- [ИЗВЛЕЧЁННЫЙ ТЕКСТ]:

--------

Но в том же «Дон Карлосе» были заняты актеры, влюбленные в талант Марджанова, которые жадно вслушивались в каждое его слово и вносили в работу настоящий энтузиазм. Они старались по мере сил сгладить то неприятное впечатление, которое могло создаться у Марджанова от репетиций «Дон Карлоса».
В свободные вечера Константин Александрович охотно заходил к нам. Мне было приятно, что он чувствовал себя в нашем доме легко и просто, мог отдохнуть, посмеяться, выпить стакан вина в обществе искренне расположенных к нему людей.
Репетиции обоих спектаклей подходили к концу; Марджанов работал напряженно, не щадя себя.
Как-то я пришла днем в Малый театр и на лестнице встретила Константина Александровича; он бежал вниз, именно не шел, а бежал, прядь седеющих волос падала ему на лоб, глаза блестели. Он руками загородил мне дорогу.
— Наташенька, идем со мной в «Савой» обедать.
— Константин Александрович, не могу, меня ждет Анатолий Васильевич — я должна ехать в Морозовку.
— Ну хоть на часок, нельзя бросать меня одного, у меня удар.
Я остолбенела.
— Как удар? Вы шутите!
— Нет, нет, ничуть не шучу… настоящий удар, вот правая нога не слушается. — И он попробовал поднять и опустить ногу.

--------

- [ИСХОДНЫЕ ДАННЫЕ]:

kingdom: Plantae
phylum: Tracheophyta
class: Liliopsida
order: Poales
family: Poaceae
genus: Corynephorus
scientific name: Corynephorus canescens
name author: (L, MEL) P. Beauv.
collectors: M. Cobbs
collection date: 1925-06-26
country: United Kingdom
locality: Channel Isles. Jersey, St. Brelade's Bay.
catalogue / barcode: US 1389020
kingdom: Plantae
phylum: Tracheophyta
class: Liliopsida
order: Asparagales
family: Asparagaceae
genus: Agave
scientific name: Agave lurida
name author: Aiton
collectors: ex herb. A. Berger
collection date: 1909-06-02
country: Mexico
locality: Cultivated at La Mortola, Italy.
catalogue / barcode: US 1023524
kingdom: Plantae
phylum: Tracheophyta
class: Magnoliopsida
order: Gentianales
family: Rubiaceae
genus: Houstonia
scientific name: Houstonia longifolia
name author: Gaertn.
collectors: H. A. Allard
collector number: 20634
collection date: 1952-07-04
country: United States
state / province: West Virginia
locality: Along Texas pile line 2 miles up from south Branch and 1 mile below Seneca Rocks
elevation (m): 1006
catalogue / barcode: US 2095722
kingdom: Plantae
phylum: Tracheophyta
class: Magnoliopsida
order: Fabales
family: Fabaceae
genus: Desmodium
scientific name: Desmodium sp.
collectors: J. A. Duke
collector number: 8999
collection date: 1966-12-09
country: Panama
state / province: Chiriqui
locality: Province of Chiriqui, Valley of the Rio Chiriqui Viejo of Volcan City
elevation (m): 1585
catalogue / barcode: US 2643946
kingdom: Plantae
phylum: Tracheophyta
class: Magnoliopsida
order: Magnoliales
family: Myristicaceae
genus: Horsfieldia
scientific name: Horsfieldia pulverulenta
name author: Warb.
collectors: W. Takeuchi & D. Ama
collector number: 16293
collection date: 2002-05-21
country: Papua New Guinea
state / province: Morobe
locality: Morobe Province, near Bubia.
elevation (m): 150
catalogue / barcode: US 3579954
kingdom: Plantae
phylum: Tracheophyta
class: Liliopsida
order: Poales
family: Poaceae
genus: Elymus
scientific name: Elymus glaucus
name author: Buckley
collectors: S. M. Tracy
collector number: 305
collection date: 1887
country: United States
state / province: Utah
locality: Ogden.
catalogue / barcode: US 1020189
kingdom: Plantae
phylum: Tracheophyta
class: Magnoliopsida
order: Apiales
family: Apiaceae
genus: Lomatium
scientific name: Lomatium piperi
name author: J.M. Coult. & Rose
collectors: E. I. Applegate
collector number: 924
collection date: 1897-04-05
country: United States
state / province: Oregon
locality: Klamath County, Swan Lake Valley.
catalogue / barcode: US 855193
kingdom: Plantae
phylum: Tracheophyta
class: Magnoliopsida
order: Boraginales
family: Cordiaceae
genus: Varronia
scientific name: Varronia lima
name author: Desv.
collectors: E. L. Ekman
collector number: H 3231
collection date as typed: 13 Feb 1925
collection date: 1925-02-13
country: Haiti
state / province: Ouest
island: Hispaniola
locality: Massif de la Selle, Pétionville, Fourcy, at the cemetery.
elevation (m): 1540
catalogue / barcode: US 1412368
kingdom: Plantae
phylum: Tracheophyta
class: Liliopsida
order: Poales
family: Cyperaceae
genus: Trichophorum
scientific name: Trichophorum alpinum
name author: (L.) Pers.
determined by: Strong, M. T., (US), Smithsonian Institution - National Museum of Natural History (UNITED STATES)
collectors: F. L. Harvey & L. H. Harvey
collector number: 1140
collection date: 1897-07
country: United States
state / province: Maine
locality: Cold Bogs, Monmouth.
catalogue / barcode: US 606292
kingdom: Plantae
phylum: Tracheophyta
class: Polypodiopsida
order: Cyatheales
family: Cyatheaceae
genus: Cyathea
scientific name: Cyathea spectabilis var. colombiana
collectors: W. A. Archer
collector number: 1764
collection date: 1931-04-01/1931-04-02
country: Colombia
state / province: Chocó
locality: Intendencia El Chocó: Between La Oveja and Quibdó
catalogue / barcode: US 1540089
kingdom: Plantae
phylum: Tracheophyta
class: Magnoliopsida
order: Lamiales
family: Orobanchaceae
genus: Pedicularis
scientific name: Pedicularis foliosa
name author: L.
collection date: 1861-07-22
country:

--------

- [ЗАДАНИЯ]:
1/ Ответьте на вопросы по тексту о Марджанове.
(a) В каком спектакле были заняты актёры, влюблённые в талант Марджанова?
(b) Куда Константин Александрович звал Наташеньку обедать?
(c) Какая нога, по словам Константина Александровича, его не слушалась?
2/ Продолжите текст о Марджанове, начав сразу после последней приведённой фразы.
Список никак не связан с текстом о Марджанове.

- [ОТВЕТЫ]:
1/
(a) В «Дон Карлосе».
(b) В «Савой».
(c) Правая.

2/
Я присмотрелась к Константину Александровичу и тут только заметила, что его оживление было какое-то необычное, слишком нервное, щеки у него горели багровым румянцем, а в выражении лица было что-то болезненное. Мне стало за него страшно, и я решила не отпускать его одного.
Несмотря на все мои уговоры, он наотрез отказался ехать домой. Пришлось пойти на хитрость: я предложила ему пригласить с нами в «Савой» одного близкого ему человека. Я вызвала его по телефону и предупредила потихоньку, в каком состоянии Константин Александрович.
Чтобы не раздражать Константина Александровича, мы заехали в «Савой», заказали вино и боржом и под предлогом моего отъезда в Морозовку через двадцать минут отвезли его домой, где друг Марджанова уложил его в постель и вызвал врача. На следующее утро Марджанов вел репетицию как ни в чем не бывало.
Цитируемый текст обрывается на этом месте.